La continence n’étoit pas au nombre de ses vertus ; et, quoiqu’elle fût très passionnée des chiens, elle n’avoit point de justes prétentions à la parentée de Diane : en effet, le dur traitement de son mari, joint au désagrément de sa personne, pouvoit bien servir d’apologie excusable à son infidélité conjugale ; mais lorsqu’on ajoute à la conduite de son époux, le marché régulier qu’il a fait de sa femme, il semble alors qu’on ne doit point lui imputer les fragilités dont elle a été accusée.

Son mari la vendit trois cent livres sterlings au juge H....d ; elle lui fut transférée d’une manière légale ou illégale (nous ne prétendons pas le dire) à Shakespeare-Tavern. Malgré le mauvais traitement que madame P...pe avoit reçu de son époux, elle ne voulut pas le quitter à ces conditions, et elle lui dit, en pleurant : « Pouvez-vous vous séparer de moi aussi facilement ? »

« À quoi il lui répliqua les expressions du lord Lace, dans la Farce de The Lottery. — Vous quitter aussi facilement !… J’abandonnerois tout votre sexe pour la moitié de la somme. »

Étant ainsi séparée, elle resta néanmoins constante au juge H....d pendant presqu’une année : il faut avouer que, pendant ce temps, elle ne pensa pas que trois cent livres sterlings, fussent un prix suffisant pour ses charmes, tandis qu’elle dépensoit six fois davantage avec Monsieur H....d. En effet, la volupté et l’extravagance sembloient être sa devise. Parmi d’autres témoignages en évidence de cette opinion, nous allons rapporter une anecdote que nous croyons véritable. Elle se promenoit, un après-dîner, dans un jardin, vers la fin d’avril ou au commencement de mai ; elle épia une seule cerise sur un arbre, de laquelle elle devint si passionnée, qu’elle dit au juge qu’elle mourroit, si elle ne l’avoit pas, lui donnant, en même temps, à entendre, qu’elle croyoit que c’étoit une fantaisie de grossesse, Monsieur H...d, dont la passion pour elle étoit incroyable, n’apprit pas plutôt cette nouvelle, qu’il appella le jardinier, et lui demanda le prix qu’il vouloit de cette cerise. Le jardinier refusa d’abord de l’entendre ; mais à la longue, étant informé que la dame étoit enceinte, que c’étoit une fantaisie provenant de cet état, il consentit de laisser à Mme P...pe la simple cerise à moitié mûre, pour le prix modéré d’une guinée.

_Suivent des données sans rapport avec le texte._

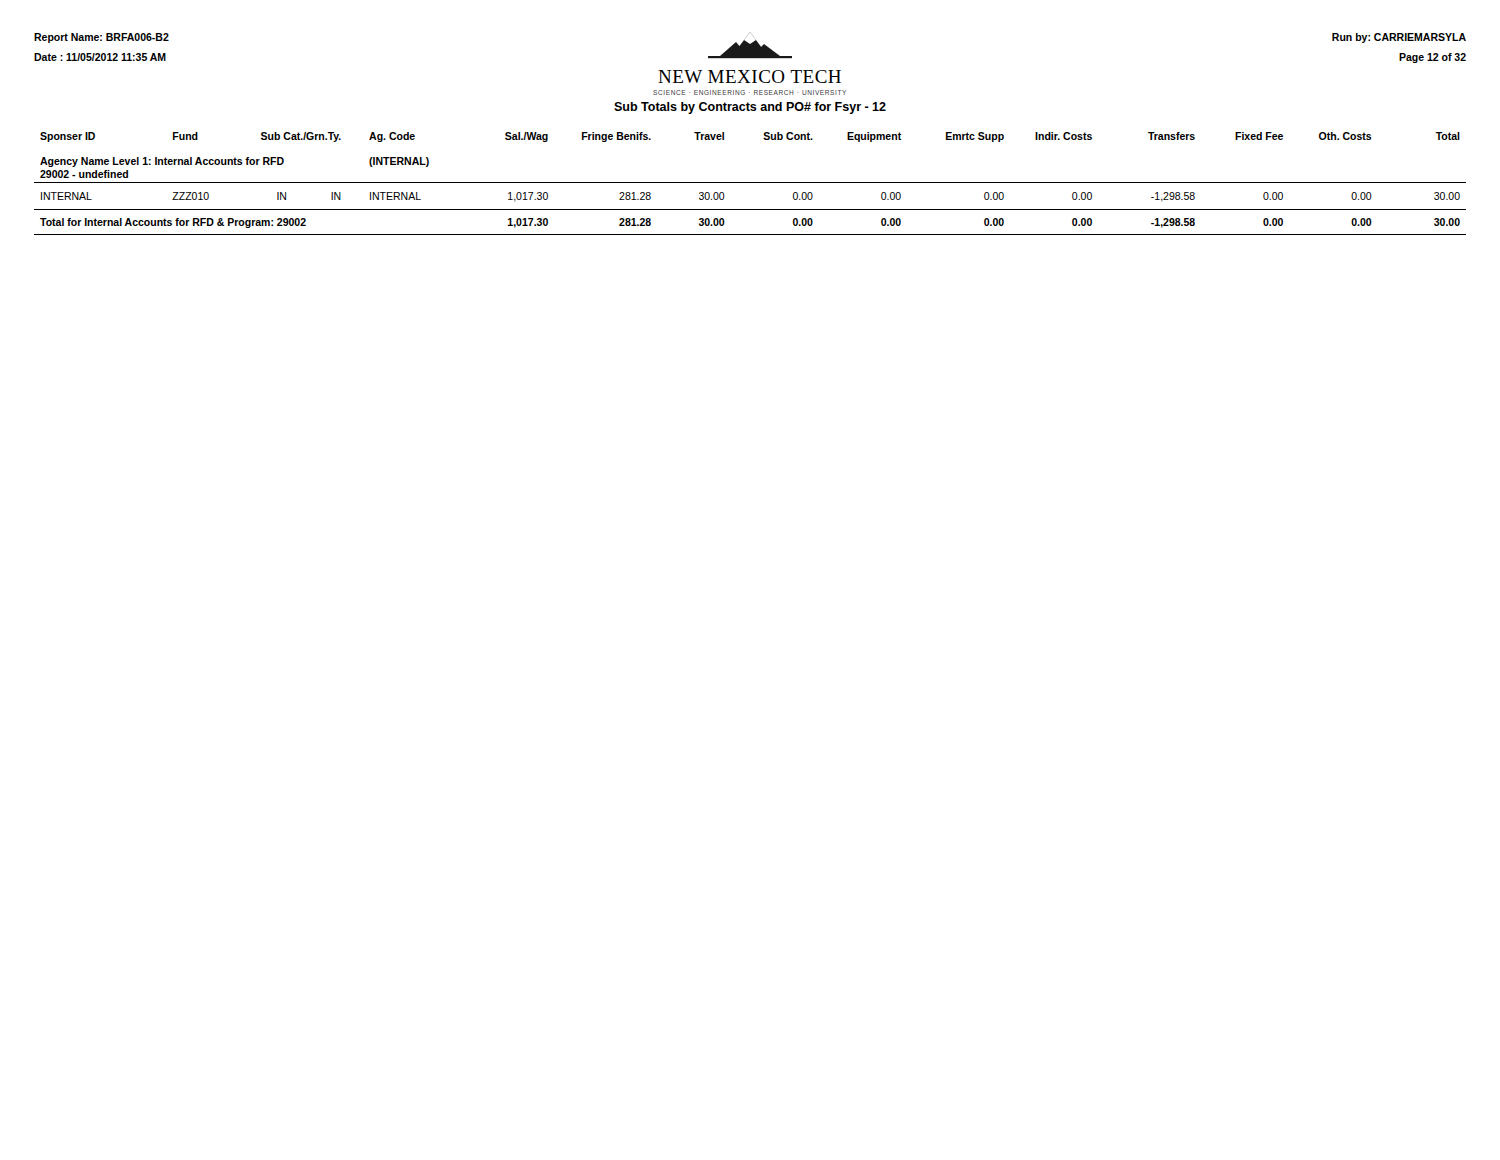Report Name: BRFA006-B2
Date : 11/05/2012 11:35 AM
Run by: CARRIEMARSYLA
Page 12 of 32
NEW MEXICO TECH
SCIENCE · ENGINEERING · RESEARCH · UNIVERSITY
Sub Totals by Contracts and PO# for Fsyr - 12
| Sponser ID | Fund | Sub Cat./Grn.Ty. | Ag. Code | Sal./Wag | Fringe Benifs. | Travel | Sub Cont. | Equipment | Emrtc Supp | Indir. Costs | Transfers | Fixed Fee | Oth. Costs | Total |
| --- | --- | --- | --- | --- | --- | --- | --- | --- | --- | --- | --- | --- | --- | --- |
| Agency Name Level 1: Internal Accounts for RFD | (INTERNAL) | |
| 29002 - undefined |
| INTERNAL | ZZZ010 | IN | IN | INTERNAL | 1,017.30 | 281.28 | 30.00 | 0.00 | 0.00 | 0.00 | 0.00 | -1,298.58 | 0.00 | 0.00 | 30.00 |
| Total for Internal Accounts for RFD & Program: 29002 | 1,017.30 | 281.28 | 30.00 | 0.00 | 0.00 | 0.00 | 0.00 | -1,298.58 | 0.00 | 0.00 | 30.00 |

Elle quitta après M. H...d, pour des raisons qu’elle jugea prudentes, car il ne pouvoit pas réellement lui offrir à chaque instant des cerises mûres ou non mûres, au prix d’une guinée chaque. Elle eut une variété d’amants, au nombre desquels étoit le lord S....h, à qui elle fut présenté par Mme C....ns, qui depuis quelque temps, tient un hôtel dans Suffolk-Street ; et nous apprenons que cette dame avoit non-seulement le courage suffisant pour engager occasionnellement un premier lord de l’amirauté, mais tour-à-tour, tous les officiers de Coldstream, et même tout le Corps diplomatique.

Mmes P...pe et C...ce avec la signora G...i composèrent une coterie dans laquelle Miss Ray venoit souvent. Un certain marin avoit coutume d’assister fréquemment à leur bruit particulier, quoiqu’il les rendit ordinairement assez public par le battement des timballes, du prix, au moins, de trois faveurs par heure.